C’est ce manque poignant, cette perte sèche et incompréhensible, qui obsède et motive notre frustration et qui aggrave encore les conséquences de la pénurie de sens et de l’assèchement des sens, dont la généralisation jusqu’au-boutiste semble inéluctable.

Aussi, mystérieusement devenus inaptes à l’exercice jubilatoire et inventif de ces arts voués à l’exaltation des sens, au subtil ordonnancement des sons, de la forme, des volumes et de la densité, nous dérivons désormais, privés de boussole et de lieu géométrique, perdus, exilés de nous-mêmes et du monde, méconnaissables, de toute part cernés par un brouhaha et un capharnaüm où Dieu ne reconnaîtrait plus sa divinité.

 

Dans l’entre chien et loup de cette matinée de pluie sur le causse, le premier jour de l’an 1999.

 

Ce vert, ces verts aux personnalités contrastées qui pourtant cohabitent harmonieusement, que cherchent-ils à exprimer, depuis le tendre pastel jusqu’au sombre le plus radical, chacun semblant appliqué à mettre en valeur les qualités de l’autre ? Et que cherche à nous dire ce brun qui les souligne de sa proximité, tirant par endroits sur le lie-de-vin ? Probablement rien, sinon : cela est, sans marge et tel qu’on peut le voir sans arrière-pensée. Simplement beau à vous couper le souffle.

Passer d’une plénitude aussi naturelle et instinctive à celle, savamment préméditée et construite, dont un instrument de musique se fait le révélateur, ne coûte toutefois aucun effort. Car la beauté s’associe à la beauté, chacune dans sa langue propre et en version originale. 

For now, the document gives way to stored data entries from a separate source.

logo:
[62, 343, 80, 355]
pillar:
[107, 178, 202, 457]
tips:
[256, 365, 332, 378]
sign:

Si bien qu’on en vient à se dire que le monde ne dispose d’autre cause justifiant son existence que cette beauté-là, dont il est à la fois l’interprète, l’orchestrateur et la manifestation sensible.

Vit-on au demeurant jamais animal adopter une attitude corporelle qui le désavantagerait ? Sans stratagème ni coquetterie, il déploie ses gestes élégants et adopte spontanément, sans la moindre ostentation, on peut dire négligemment, les positions les mieux susceptibles de servir le machinal impératif de grâce, d’équilibre et de puissance. Seul l’être humain enfreint sans vergogne (et, croit-on, impunément) cette instinctive et universelle règle tacite.

C’est pourquoi ce qui s’offre à mon regard, ce vendredi 1er janvier 1999 à 14h35, propose un exemplaire exercice de style à mettre sur le compte du goût qu’à naturellement le monde pour la perfection. Ces deux chats dont la posture, empreinte d’une impressionnante noblesse, ne relève ni de la pose ni de la volonté de séduire,  ces quatre troncs d’ormeaux et de sureaux, diversement couverts, les uns de mousse, les autres de lichen, l’étendue en camaïeu du plateau qui, en arrière-plan, se répartit en à-plats de verts contrastés (le tendre des moissons en gésine, l’abrupt des buis et des sapins), et enfin ces labours frais qui prennent en écharpe le panorama, offrent de concert, sans apparente concertation ni ambition esthétique, une version savoureuse et transcendante de la sainteté matérialiste de ce monde concret, de sa beauté et de sa grandeur, qu’aucune volonté ou ambition, fût-elle divine, ne programma jamais.

On sent très bien que le mieux que l’on ait à faire, c’est de s’efforcer de s’y fondre, de s’y couler, et d’y disparaître, insignifiant au cœur de l’insignifiance et humble dans cette prodigieuse et grandiose humilité…

 

Depuis l’ancienne laiterie de Saint-Pierre, regard tourné vers les couleurs de l’est du plateau, en ce début d’après-midi du 1er janvier 1999, dernière année du trentième millénaire après l’avènement du sens artistique dans l’histoire de l’humanité.

 

Extraits de « Carnets du Causse  »

Inédit 

 

 GIL JOUANARD 

 

Il se présente : 

 

Né le 11 décembre 1937 à Avignon, il a vécu en plusieurs endroits, à la fois nomade et contemplatif, et a exercé divers métiers dans l’édition, puis dans l’action culturelle. Après avoir été invité par René Char à « déclarer son nom », il s’est plutôt inspiré de l’exemple d’auteurs aussi divers que Follain, Reverdy, Calet, Vialatte. Il a publié plus de quarante livres, notamment aux éditions Fata Morgana, Verdier, Seghers, Tertium, Isolato, Phébus. Chez ce dernier éditeur, il a publié notamment  Un nomade casanier et, récemment, Les Roses blanches (2016) et Celui qui dut courir après les mots (2018).